Cantuaria apica
- Conservation status: Data Deficient (NZ TCS)

Scientific classification
- Kingdom: Animalia
- Phylum: Arthropoda
- Subphylum: Chelicerata
- Class: Arachnida
- Order: Araneae
- Infraorder: Mygalomorphae
- Family: Idiopidae
- Genus: Cantuaria
- Species: C. apica
- Binomial name: Cantuaria apica Forster, 1968

= Cantuaria apica =

- Authority: Forster, 1968
- Conservation status: DD

Species of spider

Cantuaria apica is a species of trapdoor spider endemic to New Zealand.

== Taxonomy ==
This species was described in 1968 by Ray Forster from female specimens collected in Otago. The holotype is stored in Otago Museum.

== Description ==
The female has been recorded at 15mm in length. The carapace and legs are orange brown. The abdomen is cream coloured with chevron patterns dorsally.

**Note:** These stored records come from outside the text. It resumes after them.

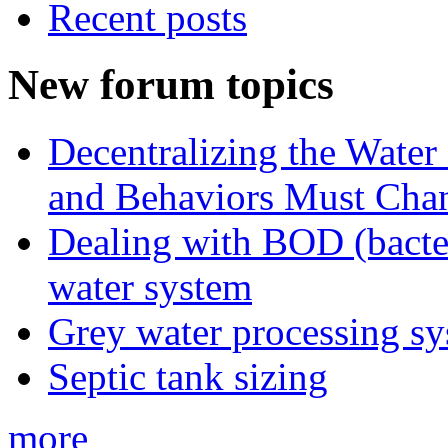
Recent posts
New forum topics
Decentralizing the Water 
and Behaviors Must Cha
Dealing with BOD (bacte
water system
Grey water processing s
Septic tank sizing
more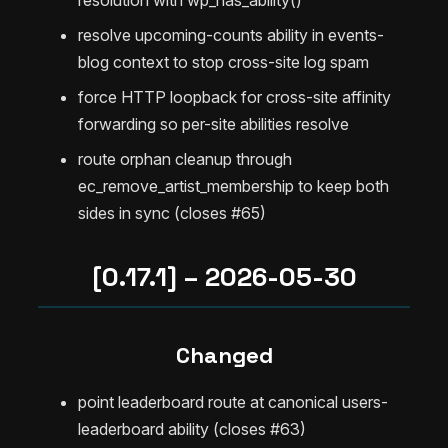
resolve upcoming-counts ability in events-
blog context to stop cross-site log spam
force HTTP loopback for cross-site affinity
forwarding so per-site abilities resolve
route orphan cleanup through
ec_remove_artist_membership to keep both
sides in sync (closes #65)
[0.17.1] – 2026-05-30
Changed
point leaderboard route at canonical users-
leaderboard ability (closes #63)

== Distribution and habitat ==
This species is only known from Otago in New Zealand. It has been recorded above the bushline in tussock habitats.

== Conservation status ==
Under the New Zealand Threat Classification System, this species is listed as Data Deficient with the qualifiers "Data Poor: Size" and "Data Poor: Trend".